## TASK MATERIAL

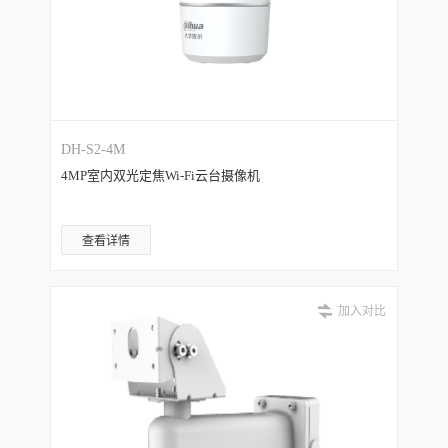
DH-S2-4M
4MP室内双光定焦Wi-Fi云台摄像机
查看详情
加入对比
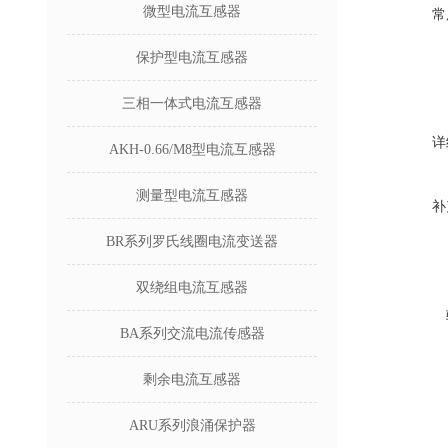
微型电流互感器
常
保护型电流互感器
三相一体式电流互感器
详
AKH-0.66/M8型电流互感器
测量型电流互感器
补
BR系列罗氏线圈电流变送器
双绕组电流互感器
BA系列交流电流传感器
剩余电流互感器
ARU系列浪涌保护器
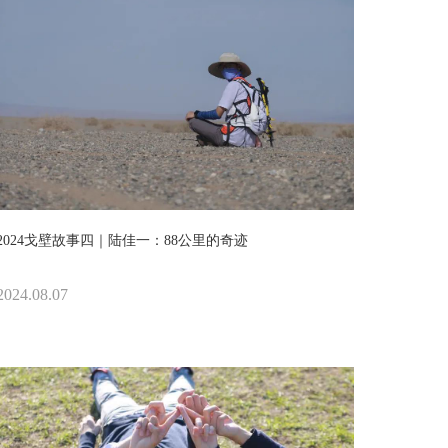
2024戈壁故事四｜陆佳一：88公里的奇迹
2024.08.07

## PROBLEM DETAILS
Write out every line of text from the listing word for word, and leave the pictures out.

## EXERCISE RESULT
DH-S2-4M
4MP室内双光定焦Wi-Fi云台摄像机
查看详情
加入对比
微型电流互感器
常
保护型电流互感器
三相一体式电流互感器
详
AKH-0.66/M8型电流互感器
测量型电流互感器
补
BR系列罗氏线圈电流变送器
双绕组电流互感器
BA系列交流电流传感器
剩余电流互感器
ARU系列浪涌保护器
2024戈壁故事四｜陆佳一：88公里的奇迹
2024.08.07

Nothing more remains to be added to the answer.